Parametrization as Arc Length: Why Do We Need It?

[vg19]

Homework Statement

Our prof talked about arc length as a parameter today and I understand how to do problems associated with it, however I do not fully understand why we do it.

Homework Equations

In our text, the only relevant reading says: "A curve in the plane or in space can be parametrized in terms of the arc length s."


Would someone be able to give me a geometric interpretation on why we need to do this parametrization?

Thanks!

 

[marcusl]

It is often convenient. Biking and hiking give intuitive real-life examples. IF you hike trails in the mountains, or watch the Tour de France on TV, you'll see a graph of elevation as a function of distance along the route. It is useful to know, e.g., that a steep climb is coming up at mile 2.6 followed by a gentle descent for the next half mile, etc. It is far less convenient to have to look at a topo map that gives elevation at every x,y point (or latitude/longitude), because you have to painstakingly figure out what it is along the trail you'll be taking. Parametrization along the arc or curve or trail is the more appropriate and convenient way to work the problem.

 

[HallsofIvy]

You don't need to. It's often convenient, as marcusl said.

One formula for arclength is
$$s= \int \sqrt{\left(\frac{dx}{dt}\right)^2+ \left(\frac{dy}{dt}\right)^2}dt$$
where x and y are functions of some parameter t.

On the other hand if we just have y a function of x, we can use the formula
$$s= \int \sqrt{\left(\frac{dy}{dx}\right)^2+ 1}dx$$

Of course, there exist many interesting curves in which y is not a function of x! Example: the circle.

 

[Schrodinger's Dog]

http://en.wikipedia.org/wiki/Unit_circle

$$y^2 + x^2=r^2$$ : function of a circle.
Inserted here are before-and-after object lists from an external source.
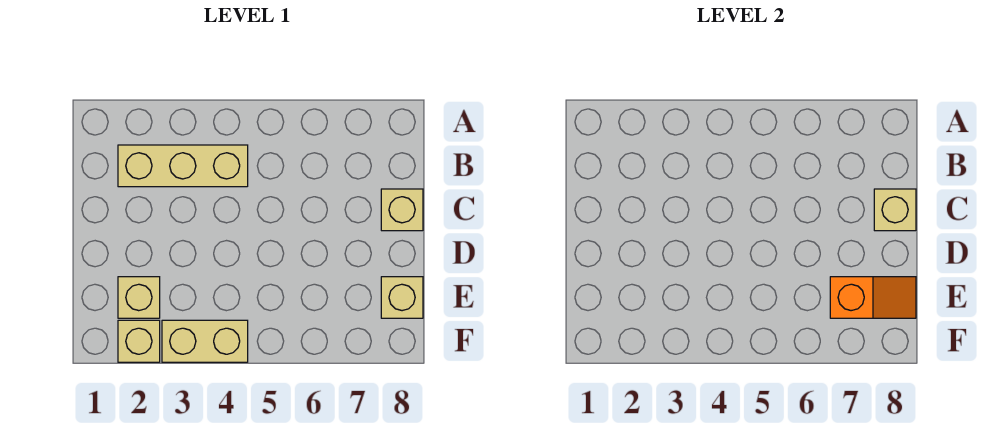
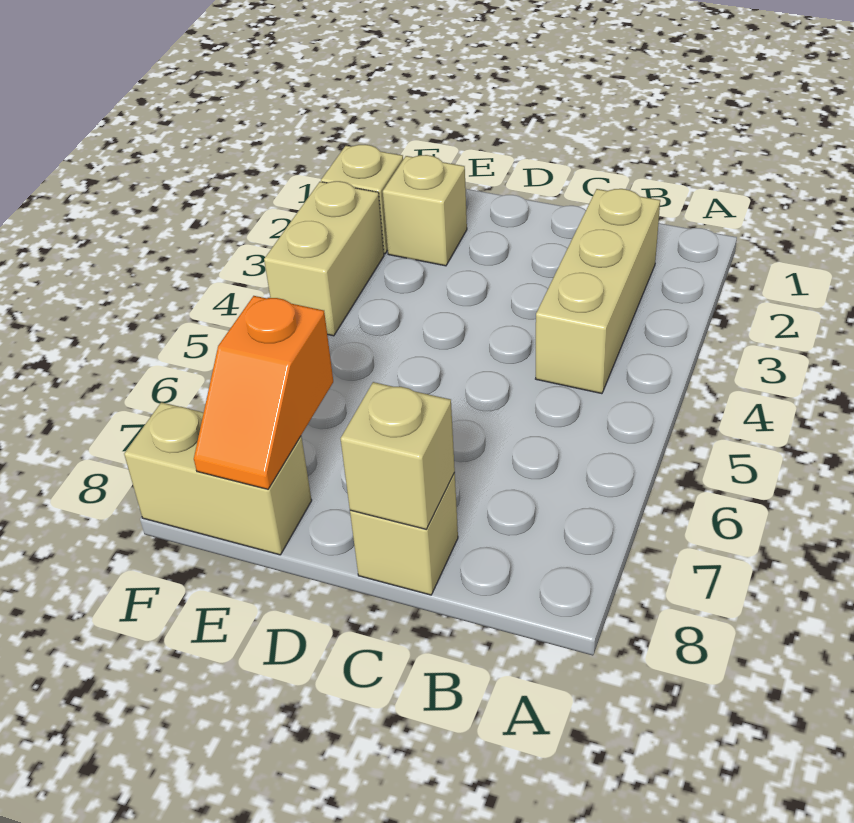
tan brick E8 level 1 -> tan brick E8:F8 level 1

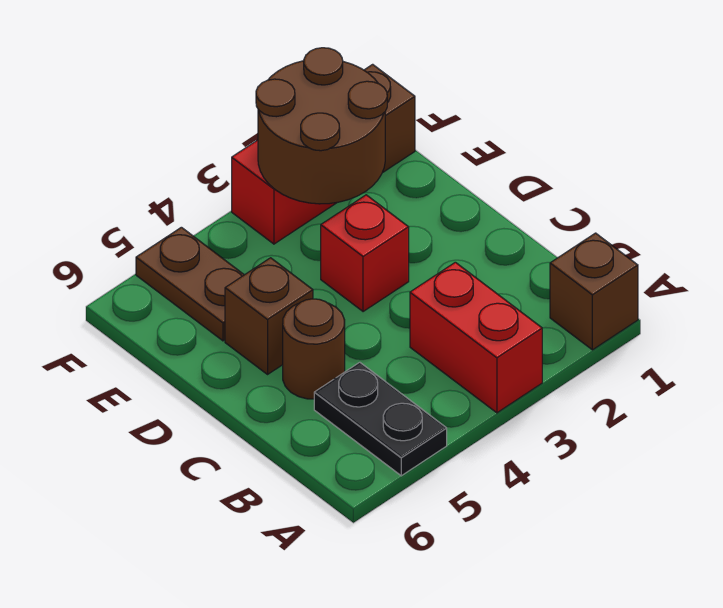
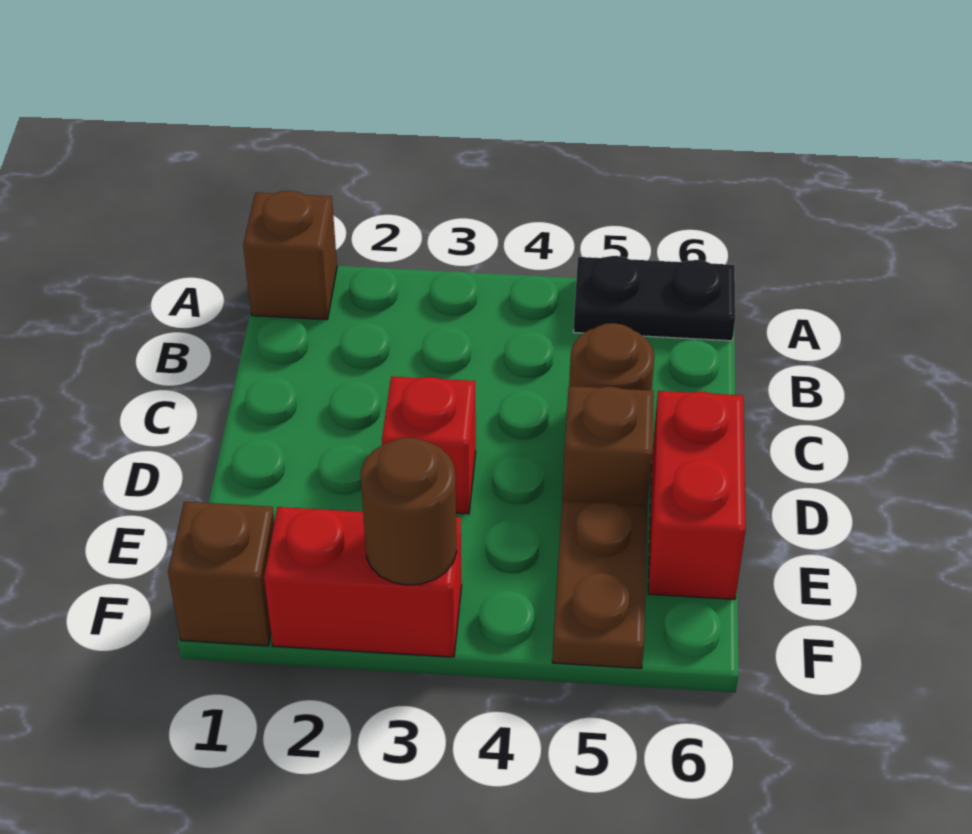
red brick A3:B3 level 1 -> red brick D6:E6 level 1
black plate A5:B5 level 1 -> black plate A5:A6 level 1
brown round brick E2:F3 level 2 -> brown round brick F3 level 2

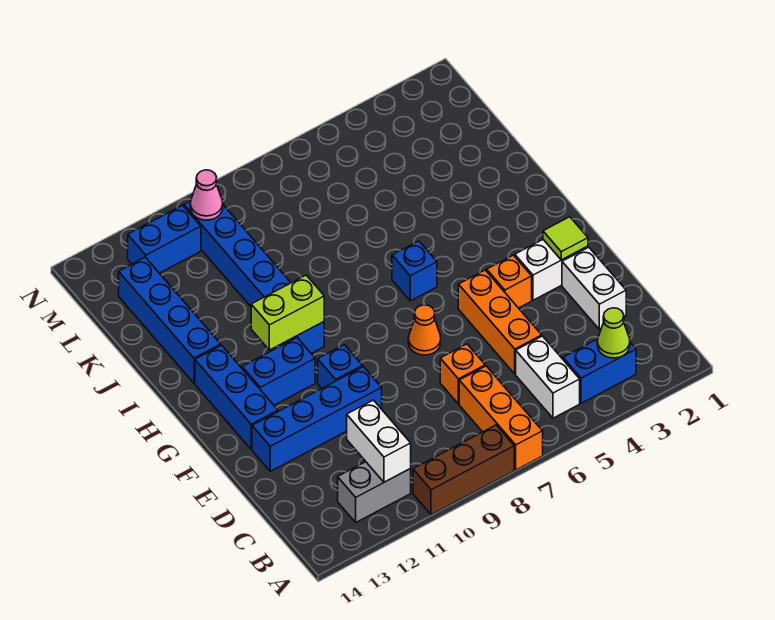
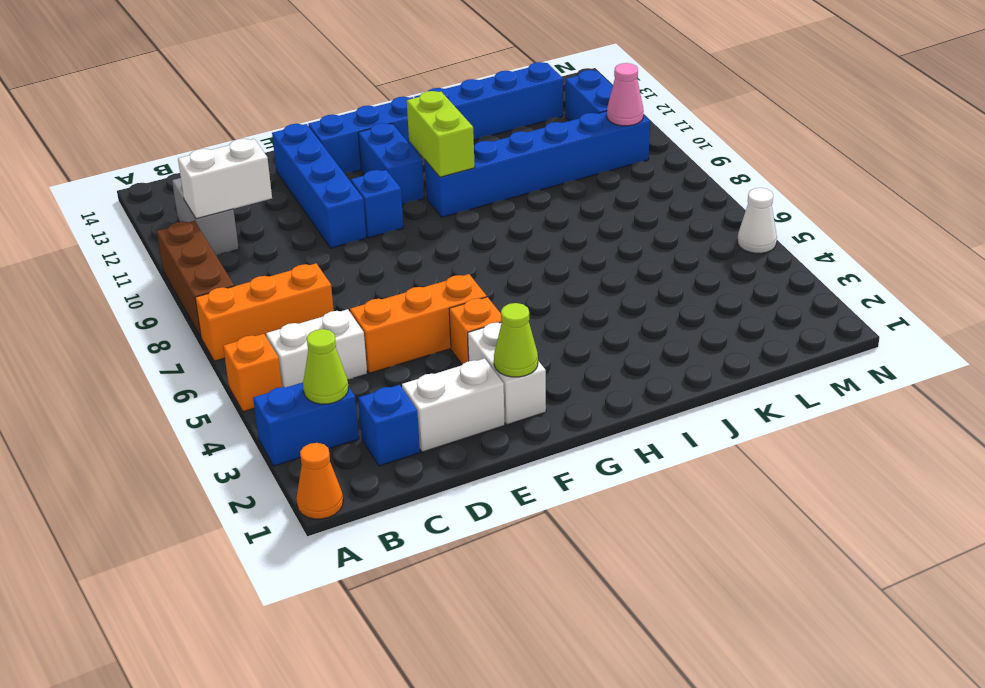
blue brick B3:B4 level 1 -> blue brick A3:B3 level 1
orange brick D7 level 1 -> orange brick A5 level 1
lime tile F2 level 2 -> lime cone F2 level 2
orange cone F7 level 1 -> orange cone A1 level 1
blue brick H6 level 1 -> blue brick C2 level 1
none -> white cone N5 level 1

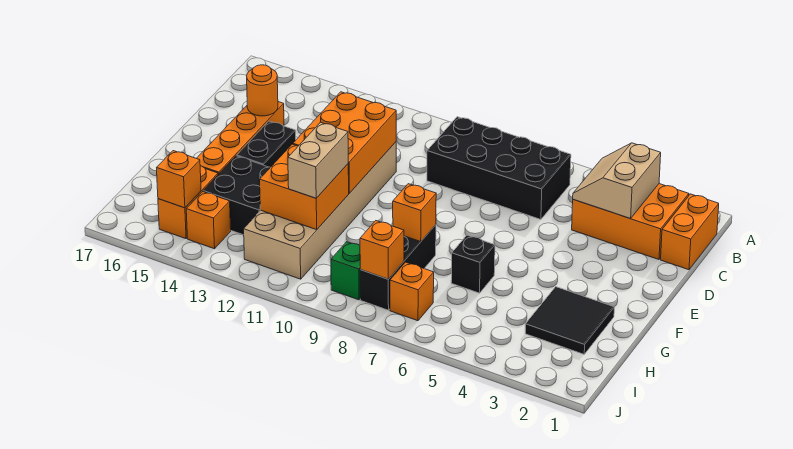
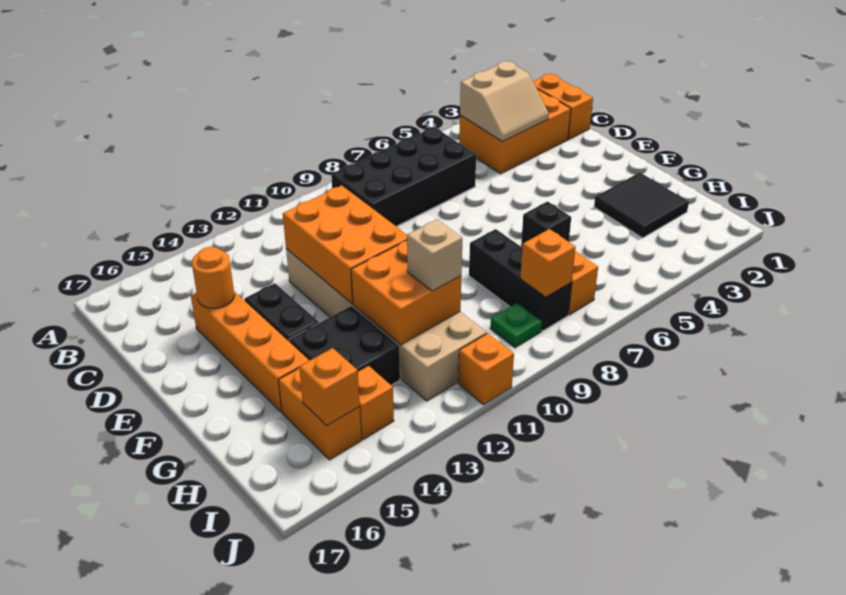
tan slope B3:C4 level 2 top 3 -> tan slope B3:C4 level 2 top B
orange brick G8 level 2 -> orange brick J11 level 1
tan brick G11:H11 level 3 -> tan brick H11 level 3
green brick I9 level 1 -> green plate I9 level 1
This is actually for wiki not a bad little guide to circles, interesting as it shows all the relationships to 0 the center of the circle and their angles, I just though I'd mention it as it is a good picture of how the angles relate and to which sides. The arc length is of course the distance along the circumference of the circle.

Probably not relevant, but interesting.

The curve $$\int_0^{ln 2}{\sqrt{1+e^{2x}}dx} => \frac {1}{2} \ln [\sqrt {(1+e^2x)}] - \frac {1}{2} \ln [\sqrt {(1+e^2x)}]+\sqrt {1+e^2x}+C$$
describes the volume of a toroidal too as I recently found out.

The definite integrals value is found by placing e as 2. As ln2(e)=2 in this case and then subtracting the lower limit.

 

[vg19]

great thanks a lot!

 

[HallsofIvy]

For some reason, in my first response I thought you were asking about calculating arc-length when a curve is given by parametric equations. Now I see that you are asking about using arclength as a parameter.

One point about parameterization in terms of arc length is that it is obvious[/t]! Choose any point at all to correspond to s= 0, choose one direction on the curve to be + and another to be -. Then just literally measure along the curve. The point at distance s from the starting point (in the positive direction) is labeled by parameter s, in the negative direction by parameter -s.

Another nice thing is that while the vector you get by differentiating the position vector with respect to any parameter is a tangent vector to the curve, if you use arclength, it is the unit tangent vector.